Haikal meniup asap rokoknya, lalu terkekeh. "Ngapain lo minta maaf."

"Ya, gak enak aja." ucap Candra.

"Santai aja," ucap Haikal. "Gue disuruh ikut papa gue, Can. Ninggalin Gatra sama Winter." lanjutnya mulai bercerita.

"Pernah sekali papa gue telpon, dia bilang ke gue nikah lagi. Winter sama Gatra gak boleh ngerti kalo dia nikah lagi. Mama gue dia telantarin, entah kemana sekarang mama gue, gak ada yang ngerti. Gue, sama adek-adek gue bolak-balik telpon gak pernah nyambung. Gue tanya bapak gue dimana mama gue dia gak peduli, malah marah-marah. Brengsek banget bapak gue."
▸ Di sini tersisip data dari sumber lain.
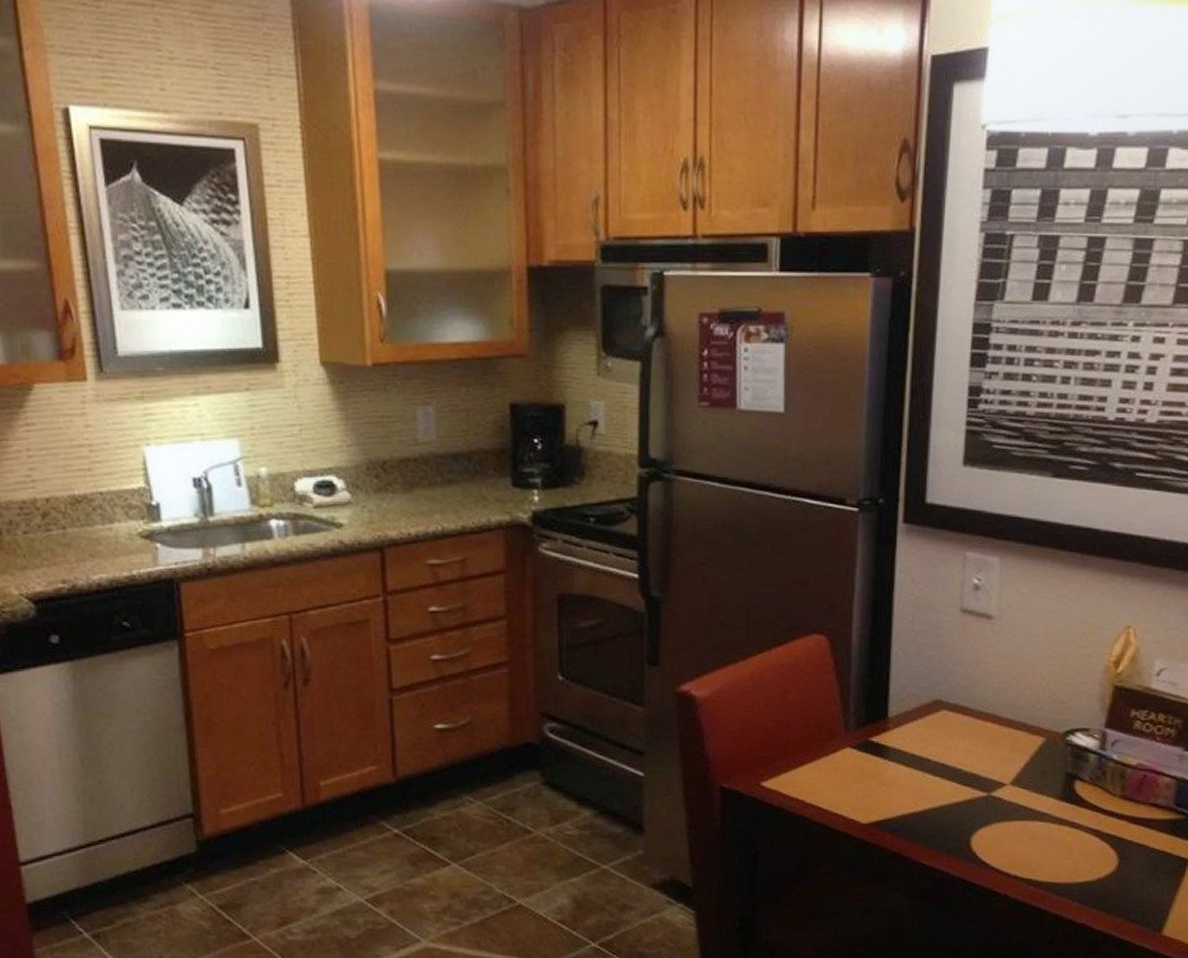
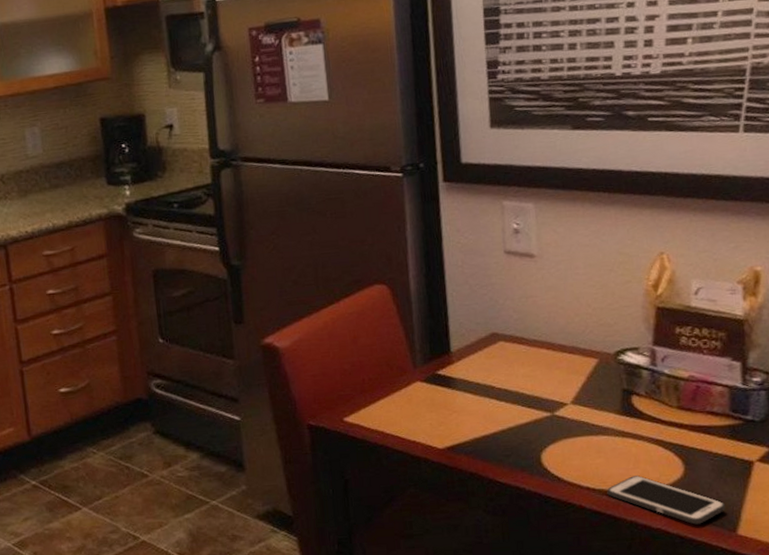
cell phone: none [1035,867,1155,922] -> present [607,475,726,525]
Candra diam mendengarkan Haikal yang bercerita sambil sesekali mengisap rokoknya. Dari raut wajahnya, kelihatan sekali bahwa ia sedang stress dan tertekan.

"Besok bapak gue dateng, dan besok juga gue diajak ke Kalimantan. Gue stress. Gue belum kelar sekolah, gue gak mungkin ninggalin adek-adek gue sendirian. Sedangkan bapak gue gak mau tau, gimana caranya besok gue harus ikut dia sama istri barunya tinggal disana. Bangsat bapak gue, gak mikirin anak kandungnya, malah mikirin istri barunya."

"Lo gak nolak, bang?" tanya Candra.

"Kalo gue nolak, Winter sama Gatra gak boleh nerusin sekolahnya." jawab Haikal.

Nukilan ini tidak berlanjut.